**해야 할 일:**
아래 항목을 하나도 빠짐없이 한 글자도 바꾸지 말고 다시 입력해 주세요. 그림은 답에 넣지 마세요.

**연습 자료:**
....................

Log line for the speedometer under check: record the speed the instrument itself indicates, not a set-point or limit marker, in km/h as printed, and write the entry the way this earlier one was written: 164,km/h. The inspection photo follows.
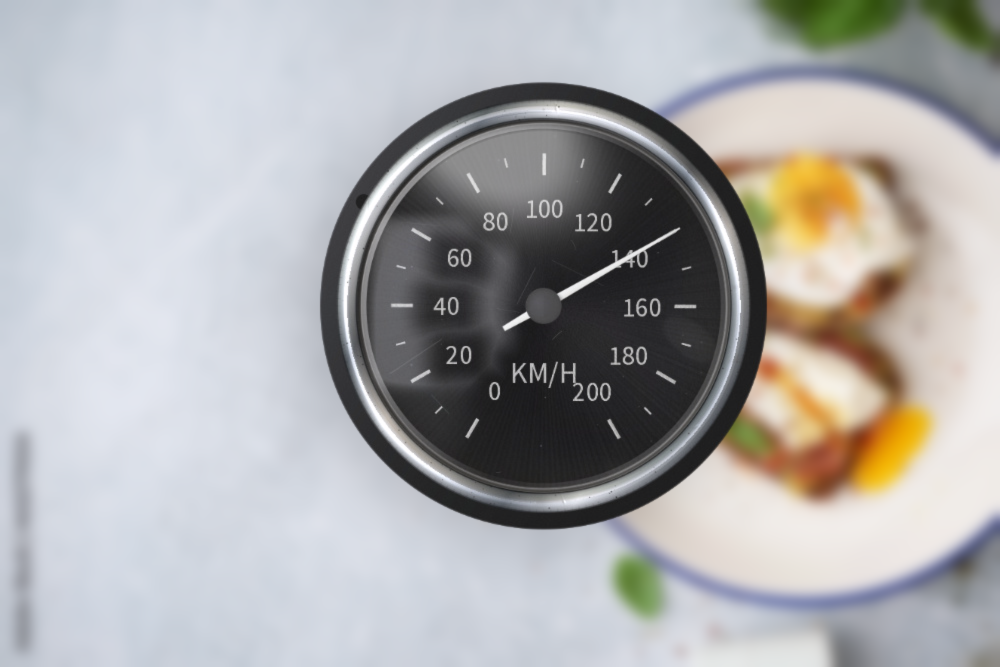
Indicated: 140,km/h
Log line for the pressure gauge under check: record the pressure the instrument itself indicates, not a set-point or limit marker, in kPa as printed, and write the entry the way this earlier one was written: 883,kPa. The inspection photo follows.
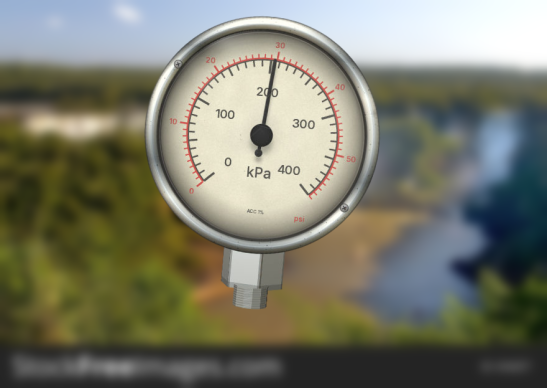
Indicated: 205,kPa
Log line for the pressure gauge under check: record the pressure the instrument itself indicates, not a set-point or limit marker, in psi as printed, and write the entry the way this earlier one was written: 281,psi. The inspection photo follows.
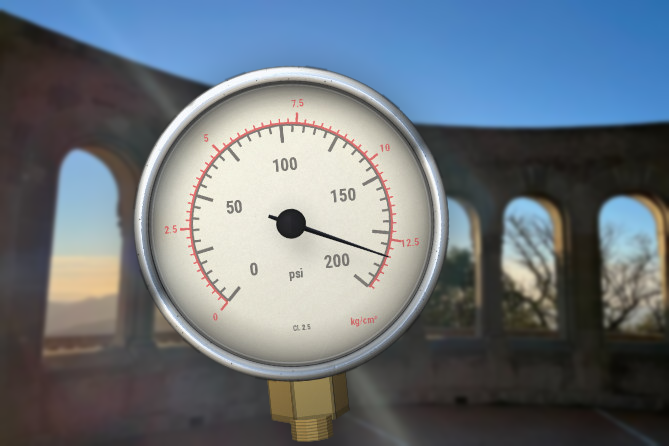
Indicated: 185,psi
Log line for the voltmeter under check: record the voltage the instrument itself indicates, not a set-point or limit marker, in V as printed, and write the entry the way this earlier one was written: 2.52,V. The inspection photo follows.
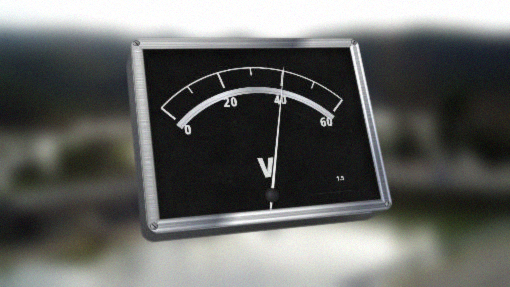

....................

**과제 답변:**
Log line for the speedometer under check: record the speed the instrument itself indicates, not a set-point or limit marker, in km/h as printed, and write the entry the way this earlier one was written: 164,km/h. The inspection photo follows.
Indicated: 140,km/h
Log line for the pressure gauge under check: record the pressure the instrument itself indicates, not a set-point or limit marker, in kPa as printed, and write the entry the way this earlier one was written: 883,kPa. The inspection photo follows.
Indicated: 205,kPa
Log line for the pressure gauge under check: record the pressure the instrument itself indicates, not a set-point or limit marker, in psi as printed, and write the entry the way this earlier one was written: 281,psi. The inspection photo follows.
Indicated: 185,psi
Log line for the voltmeter under check: record the voltage the instrument itself indicates, not a set-point or limit marker, in V as printed, and write the entry the way this earlier one was written: 2.52,V. The inspection photo follows.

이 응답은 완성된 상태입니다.